The BMW’s cell phone rang.
“If it’s Ward don’t let him keep you on the phone,” I reminded Prang. “And if it’s our friend…”
“Prang here. Hello?”
“You got it,” said a deep, smoky, dreamlike voice. “Now kill me, please.”
“Got what?” Prang asked, as she scattered kids and crossing guards.
“Kill you?” I asked, eyes squeezed shut.
“So I can rest,” said the Enormé over the car phone. “There were twelve of us. I am the last.”
“Twelve what? Angels … I mean, robots?” The 740i has a speakerphone; I switched it on.
“One in each corner of your tear drop globe. We stalked and killed your kind, or what was then your kind. We slaughtered the weaklings and pushed the rest into the caves and cold hills. Out of the pretty plains. Away from the meat runs.”
“The dragon myth,” said Boudin. “Racial memory.”
“There’s no such thing as racial memory,” said Prang.
“Nonsense,” I told her. “What is culture but racial memory?”
“Then I slept for a thousand years. Dreaming. But I could not speak. Xomilcho could not hear. He would not kill me.”
“Xomilcho?” Prang lit a fresh Camel. “Sounds like a chain store.”
“Sounds Olmec to me,” said Boudin. “Was Xomilcho the one who put you in the tomb?”
“Saved me from the moon. Let me dream and dream. But he would not kill me.”

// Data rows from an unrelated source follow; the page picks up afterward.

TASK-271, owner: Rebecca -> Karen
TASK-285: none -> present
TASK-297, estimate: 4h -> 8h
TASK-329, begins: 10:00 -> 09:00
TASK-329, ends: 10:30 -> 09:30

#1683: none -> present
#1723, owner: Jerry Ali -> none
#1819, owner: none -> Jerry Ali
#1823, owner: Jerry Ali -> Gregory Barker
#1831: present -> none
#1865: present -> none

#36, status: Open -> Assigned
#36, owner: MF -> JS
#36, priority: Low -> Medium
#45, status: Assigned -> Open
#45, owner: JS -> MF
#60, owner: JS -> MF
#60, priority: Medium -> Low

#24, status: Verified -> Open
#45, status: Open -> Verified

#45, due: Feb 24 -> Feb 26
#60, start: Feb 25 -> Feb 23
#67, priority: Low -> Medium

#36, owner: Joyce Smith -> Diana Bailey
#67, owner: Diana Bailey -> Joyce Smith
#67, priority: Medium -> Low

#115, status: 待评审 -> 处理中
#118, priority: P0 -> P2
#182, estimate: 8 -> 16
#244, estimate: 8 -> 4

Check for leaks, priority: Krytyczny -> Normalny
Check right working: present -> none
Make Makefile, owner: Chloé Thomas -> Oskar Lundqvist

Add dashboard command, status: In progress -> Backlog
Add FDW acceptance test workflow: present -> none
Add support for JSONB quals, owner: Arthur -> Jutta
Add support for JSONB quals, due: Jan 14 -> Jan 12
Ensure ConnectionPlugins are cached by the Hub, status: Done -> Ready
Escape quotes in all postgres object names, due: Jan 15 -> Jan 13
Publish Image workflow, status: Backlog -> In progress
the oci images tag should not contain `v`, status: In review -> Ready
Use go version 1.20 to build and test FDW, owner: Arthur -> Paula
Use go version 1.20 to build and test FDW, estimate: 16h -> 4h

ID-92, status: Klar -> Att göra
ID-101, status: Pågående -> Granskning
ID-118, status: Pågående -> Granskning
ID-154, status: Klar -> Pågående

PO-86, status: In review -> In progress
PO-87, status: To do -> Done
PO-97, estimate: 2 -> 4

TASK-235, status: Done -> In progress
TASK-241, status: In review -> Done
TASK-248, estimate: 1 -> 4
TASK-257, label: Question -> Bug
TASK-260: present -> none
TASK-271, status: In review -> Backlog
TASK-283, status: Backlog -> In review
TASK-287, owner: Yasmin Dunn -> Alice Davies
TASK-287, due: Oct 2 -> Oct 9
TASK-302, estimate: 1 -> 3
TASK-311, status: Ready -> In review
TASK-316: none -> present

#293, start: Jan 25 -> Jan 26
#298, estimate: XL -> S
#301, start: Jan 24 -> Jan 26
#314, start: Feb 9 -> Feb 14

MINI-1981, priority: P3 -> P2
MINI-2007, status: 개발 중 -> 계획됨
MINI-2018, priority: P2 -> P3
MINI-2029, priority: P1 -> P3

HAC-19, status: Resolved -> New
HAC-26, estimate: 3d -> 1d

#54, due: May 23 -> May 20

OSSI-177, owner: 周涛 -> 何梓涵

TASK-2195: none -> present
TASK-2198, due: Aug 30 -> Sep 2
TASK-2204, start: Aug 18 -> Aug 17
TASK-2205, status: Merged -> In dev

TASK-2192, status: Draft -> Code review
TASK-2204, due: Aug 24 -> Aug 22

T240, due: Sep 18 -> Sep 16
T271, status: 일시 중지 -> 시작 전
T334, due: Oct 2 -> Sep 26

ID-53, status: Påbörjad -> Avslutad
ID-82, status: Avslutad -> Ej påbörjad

“We want to let you dream too,” I said. “Where are you?”
“City of the Dead…”
“Which one?” Prang asked.
“C-c-city …” the Enormé began stuttering like a bad CD. “Can’t t-t-tell w-which …”
Click.
“What happened?” asked Prang.
“We overloaded him,” said Boudin. “If this berserker hunch is right, the Enormé is programmed to evade. He can’t tell us where he is any more than we could decide not to breathe.”
“Then we have to check them all, it’s getting late!” said Prang, stepping on the gas. I didn’t want to watch, so I ducked my head and watched the blinking light on the display. Our speed was alarming, even there.
Then I saw another blinking light, in the upper left hand corner of the screen. It was stationary.
“Head north,” I said. “Crescent Street, near the corner of Citadelle.”
“There are no cemeteries there,” Prang protested. “Is this another hunch?”
“Yes!”
That was enough for her. I put my hands over my ears to block out the screaming of tires as she made a U-turn.
“Damn!” said Prang, as she power slid off Citadelle onto Crescent.
I opened my eyes just enough to see a run-down business district, with a Karate School, a Starbucks, a Woolworth’s and an abandoned movie theater.
No cemeteries. Even though the street looked spooky enough in the gathering dusk. The sun was setting.